According to Brian Nicholson, senior sales relationship manager at BPAS, site traffic has averaged around 1,200 visits per day across laptops, tablets, and mobile devices.

The virtual classroom and “Ask an Expert” features seem to be getting the most visits, say Nicholson and Neveu. Based on participant questions and feedback, the firm plans to roll out more content in these areas. “When you consider participants with balances over $25,000, most will log on to the website 15 or 20 times for every time they attend an education meeting,” says Neveu.  

The firm scrutinized the type and complexity of questions to the call center and designed content to differentiate account-specific questions from those that are tax, legal or philosophical in nature. The site can automatically route questions to the appropriate forum. Questions can range from “What are the current rules for beneficiary designations?” to more complex questions about non-discrimination testing rules, 72(p) loan limits or frequent trading rules.

Planned enhancements include moving toward gamification with quizzes that test participant knowledge about retirement planning concepts. Additional modules are being added to the virtual classroom.

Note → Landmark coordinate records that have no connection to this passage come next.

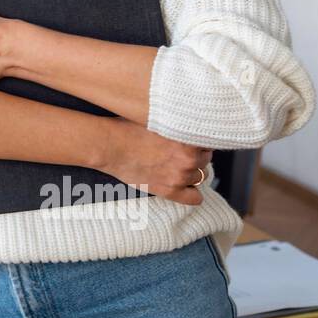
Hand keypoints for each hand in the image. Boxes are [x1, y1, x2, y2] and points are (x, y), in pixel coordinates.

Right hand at [97, 118, 213, 206]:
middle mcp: (188, 158)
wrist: (109, 145)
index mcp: (188, 137)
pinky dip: (193, 193)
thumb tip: (190, 128)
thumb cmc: (128, 129)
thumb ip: (178, 124)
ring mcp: (180, 176)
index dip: (198, 140)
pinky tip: (185, 186)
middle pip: (206, 159)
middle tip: (180, 153)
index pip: (208, 141)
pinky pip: (195, 198)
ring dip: (193, 172)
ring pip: (202, 176)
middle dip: (196, 156)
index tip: (190, 141)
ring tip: (177, 167)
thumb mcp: (159, 118)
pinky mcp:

BPAS will be adding a special section to the PEC geared to 1081 plans in Puerto Rico over the next month, as well as additional content geared at health reimbursement accounts (HRAs) and health savings accounts (HSAs).

“We are trying to engage participants on important topics, while making it fun,” Nicholson says. “There are exciting things you can accomplish through the creative use of technology when you keep it engaging.”

BPAS is a national provider of retirement plan administration and related services.